[[ Provided entries, beginning ]]

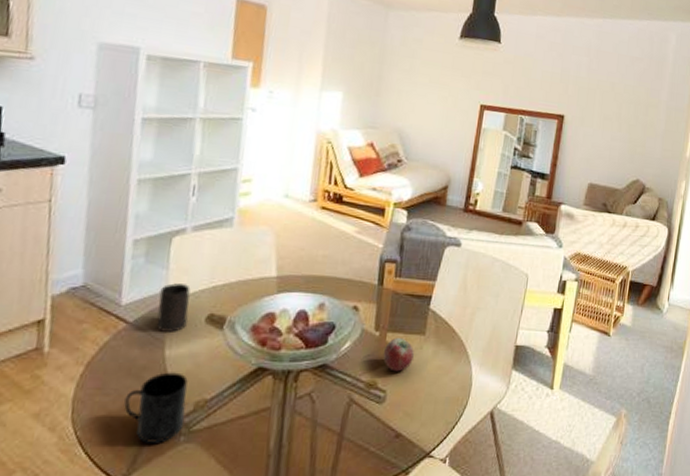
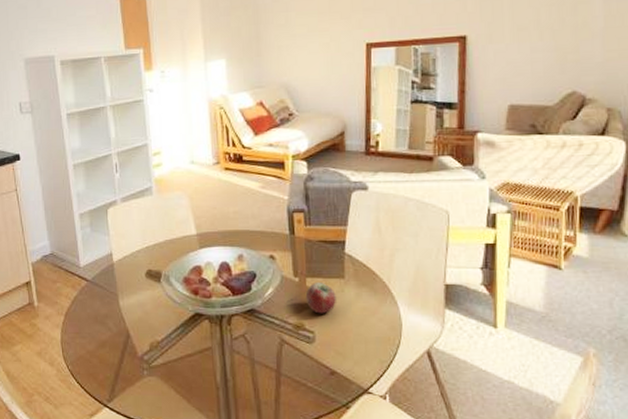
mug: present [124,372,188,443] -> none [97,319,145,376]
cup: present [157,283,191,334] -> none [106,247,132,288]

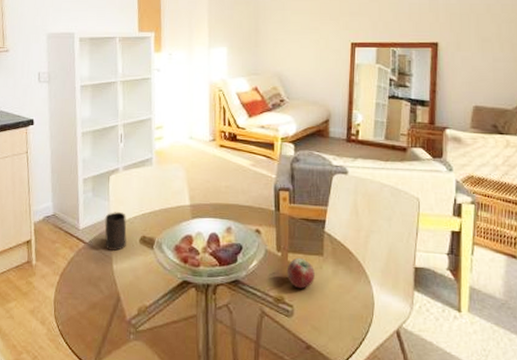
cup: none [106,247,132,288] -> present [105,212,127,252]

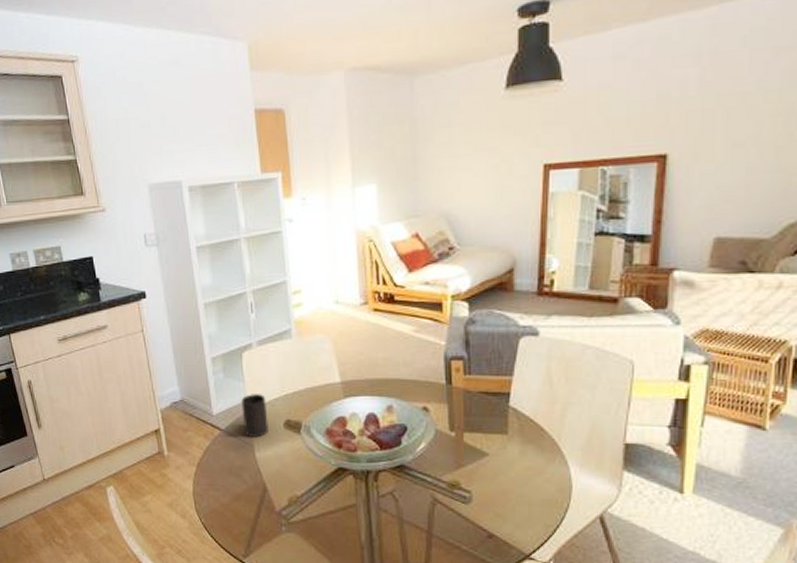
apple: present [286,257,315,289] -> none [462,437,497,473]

[[ Provided entries, end ]]
[[ Provided entries, beginning ]]

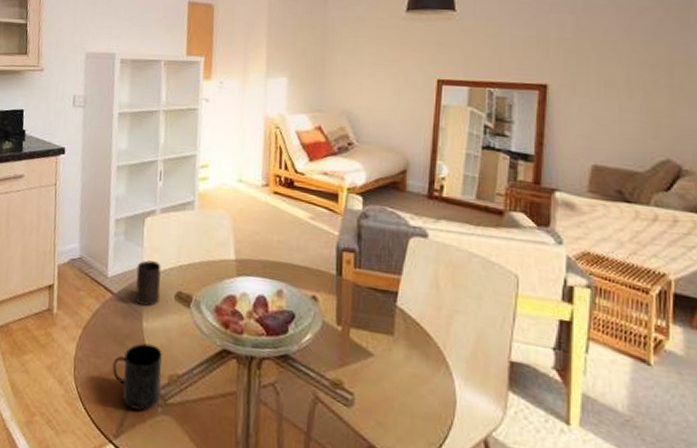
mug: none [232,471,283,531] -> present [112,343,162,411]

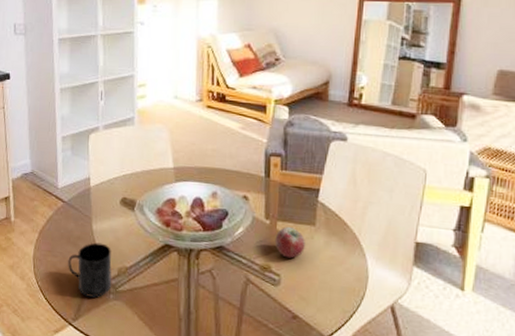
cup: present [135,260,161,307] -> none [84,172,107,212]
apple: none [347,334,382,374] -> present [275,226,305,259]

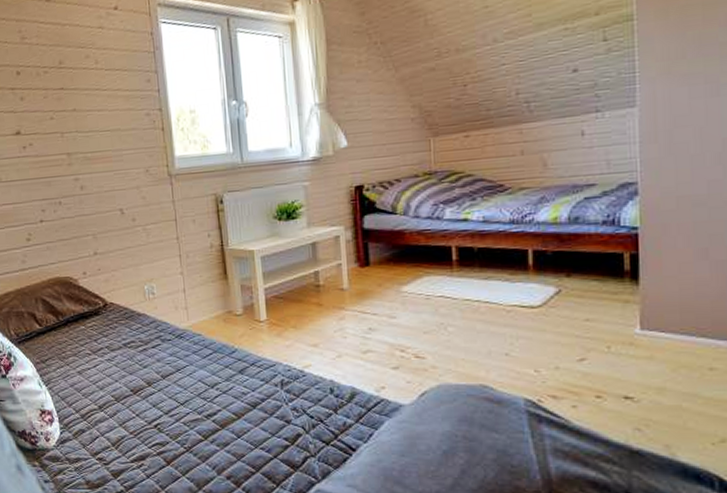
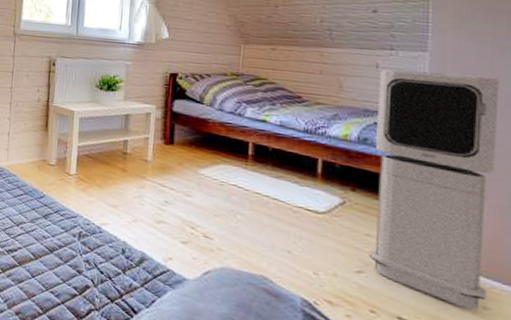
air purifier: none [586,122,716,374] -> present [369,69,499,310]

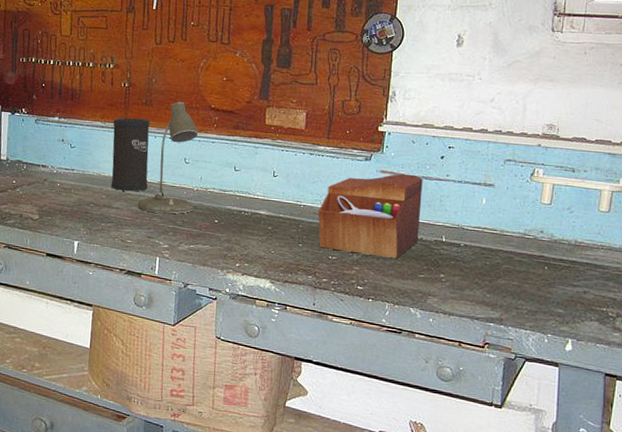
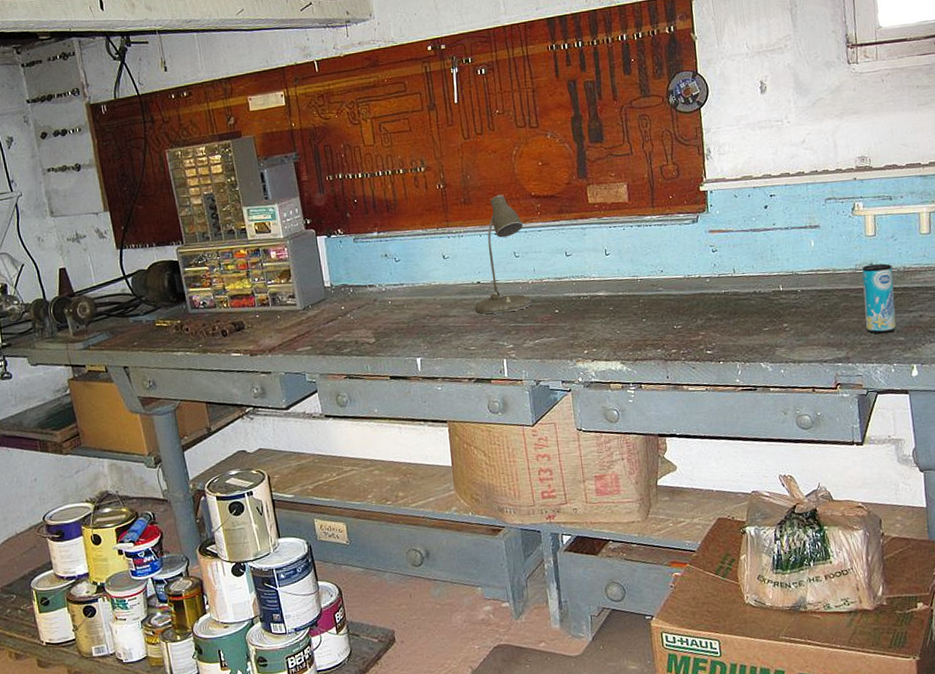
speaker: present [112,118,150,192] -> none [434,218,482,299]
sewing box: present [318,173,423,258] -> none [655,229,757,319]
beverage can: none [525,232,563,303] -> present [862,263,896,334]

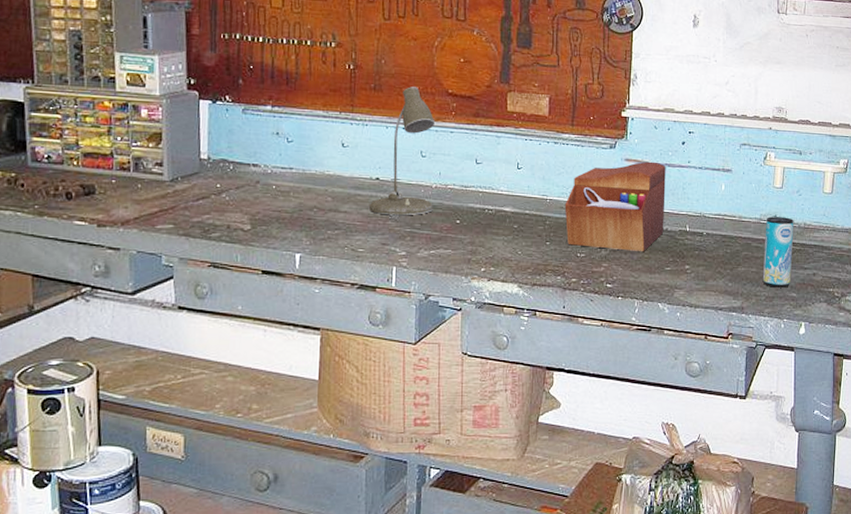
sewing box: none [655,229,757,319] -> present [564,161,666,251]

[[ Provided entries, end ]]

Starting with the line that has "sewing box: present" and ending with the line that has "sewing box: none", repeat the lines above exactly, omitting every picture.

sewing box: present [318,173,423,258] -> none [655,229,757,319]
beverage can: none [525,232,563,303] -> present [862,263,896,334]

sewing box: none [655,229,757,319] -> present [564,161,666,251]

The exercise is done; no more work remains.